Horses have long been our trusty allies, serving us tirelessly and playing a major role in our stories and legends. They have fought alongside us in real-life battles and in many great works of literature. Here we take a look at some of the most loved and famous horses from works of fiction:
- Black Beauty
The top spot has to go to Black Beauty, one of the most famous fictional horses of all time. Created by author Anna Sewell in 1877, Black Beauty starts life as a carriage horse for a wealthy family but an injury sees him past through several owners, some much kinder than others. The stories captured our hearts and has been adapted for screenplay numerous times.

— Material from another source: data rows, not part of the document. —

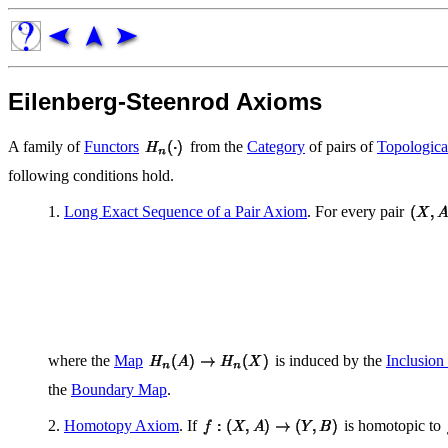
Eilenberg-Steenrod Axioms
A family of
Functors
from the
Category
of pairs of
Topologica
following conditions hold.
1.
Long Exact Sequence of a Pair Axiom
. For every pair
where the
Map
is induced by the
Inclusio
the
Boundary Map
.
2.
Homotopy Axiom
. If
is homotopic to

This fictional steed appears in J.R.R Tolkien’s Lord of the Rings. He was a horse of Rohan, the chief of the Mearas, was a silvery grey stallion and understood what humans were saying. Shadowfax was gifted to Gandolf by King Theoden and no-one else could ride this fine beast.

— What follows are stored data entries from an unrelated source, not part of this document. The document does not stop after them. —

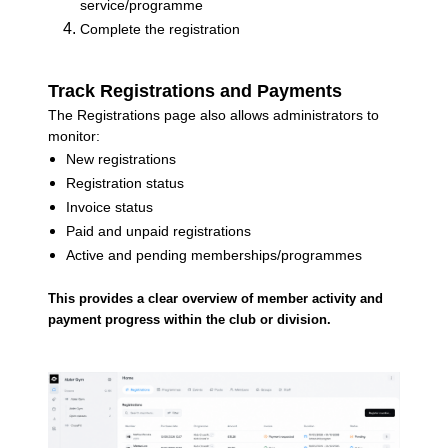
service/programme
Complete the registration
Track Registrations and Payments
The Registrations page also allows administrators to
monitor:
New registrations
Registration status
Invoice status
Paid and unpaid registrations
Active and pending memberships/programmes
This provides a clear overview of member activity and
payment progress within the club or division.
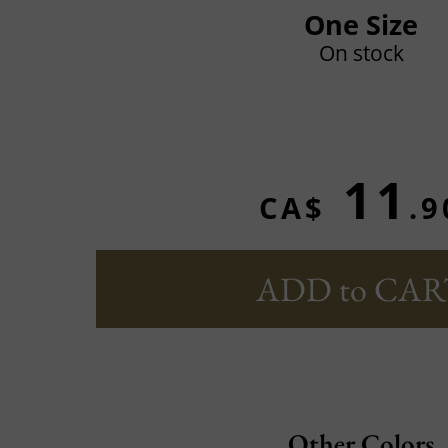
One Size
On stock
11
CA$
.9
ADD to CAR
Other Colors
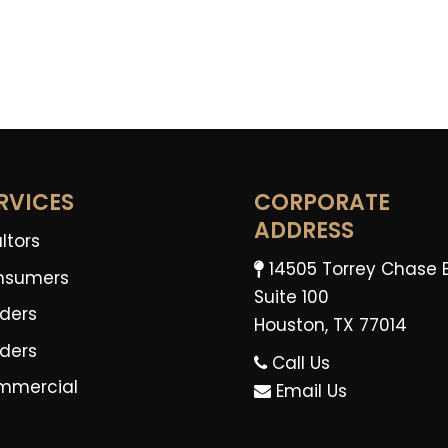
RVICES
CORPORATE
ADDRESS
ltors
14505 Torrey Chase 
nsumers
Suite 100
ders
Houston, TX 77014
lders
Call Us
mmercial
Email Us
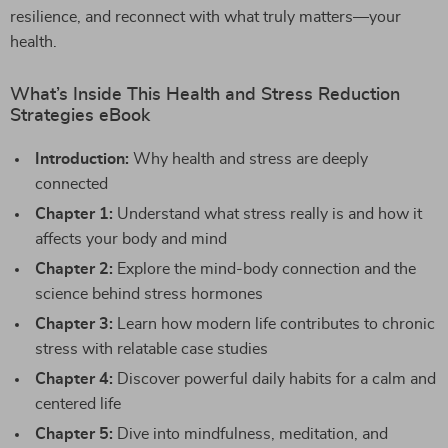
resilience, and reconnect with what truly matters—your
health.
What’s Inside This Health and Stress Reduction
Strategies eBook
Introduction:
Why health and stress are deeply
connected
Chapter 1:
Understand what stress really is and how it
affects your body and mind
Chapter 2:
Explore the mind-body connection and the
science behind stress hormones
Chapter 3:
Learn how modern life contributes to chronic
stress with relatable case studies
Chapter 4:
Discover powerful daily habits for a calm and
centered life
Chapter 5:
Dive into mindfulness, meditation, and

Hi ho Silver! This was the Lone Ranger’s horse and probably one of the most iconic in TV horse history. The Lone Ranger saved the horse from being attacked by an angry buffalo and in return, Silver gives up his wild existence and makes the Lone Ranger his master. He is as fast as the wind with a fiery attitude thanks to his relatively untamed ways. Horses are the perfect choice for sculpture, having such graceful lines and beautiful poise. For stunning Bronze Horse Sculptures, visit the website of Gill Parker.
Also known as Tornado, this horse was the lightning fast steed of Zorro. Zorro was created in 1919 by a pulp writer from New York called Johnston McCulley. The horse is fast, very smart and jet black like Zorro’s outfit meaning they can slip through the night unnoticed.

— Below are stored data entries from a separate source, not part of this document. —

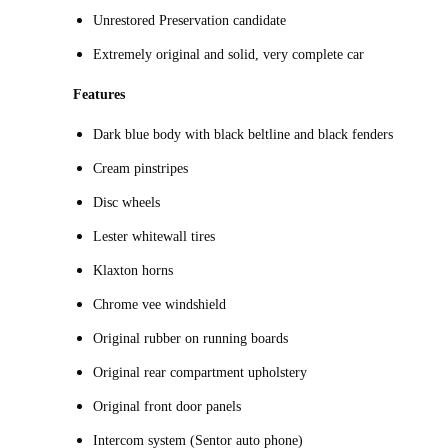
Unrestored Preservation candidate
Extremely original and solid, very complete car
Features
Dark blue body with black beltline and black fenders
Cream pinstripes
Disc wheels
Lester whitewall tires
Klaxton horns
Chrome vee windshield
Original rubber on running boards
Original rear compartment upholstery
Original front door panels
Intercom system (Sentor auto phone)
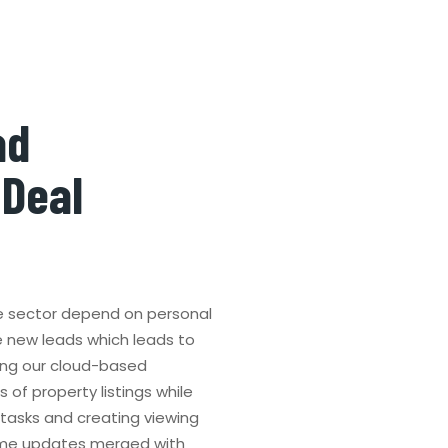
ad
 Deal
e sector depend on personal
e new leads which leads to
ing our cloud-based
of property listings while
 tasks and creating viewing
ime updates merged with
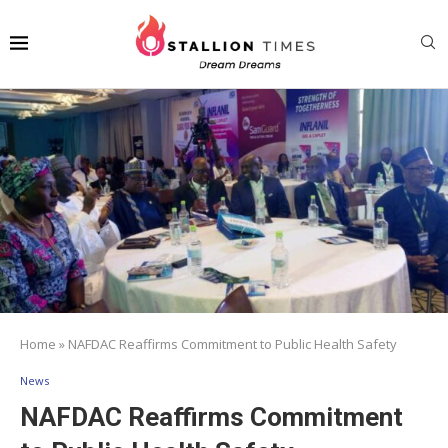
Home
»
NAFDAC Reaffirms Commitment to Public Health Safety
News
NAFDAC Reaffirms Commitment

The novel Don Quixote by Miguel de Cervantes features Rocinante as Don Quixote’s horse. Their personalities are very similar, both being awkward, a little on the old side and in a situation way over their heads! The name itself is a pun in Spanish, roughly translating to ‘old nag’. Unlike other horses in literature who are stunning, powerful and legendary, Rocinante is likeable because he is the opposite of these but still seeks greatness.
- Mister Ed
The younger generation won’t remember Mr Ed but he was a talking palomino in the TV series that ran between 1961 and 1966. In the show, he would only ever talk to Wilbur which caused much hilarity and troublemaking. The show never attempted to explain why Mr Ed could communicate but it was human-like behaviour that stole the show and made the gags.
From the Neverending Story by Michael Ende, Artax was another talking horse. He was not a main character in the story but served as a loyal steed to the heroes in the tale and suffered a desperately sad and gruesome death, sinking into the Swamp of Sadness.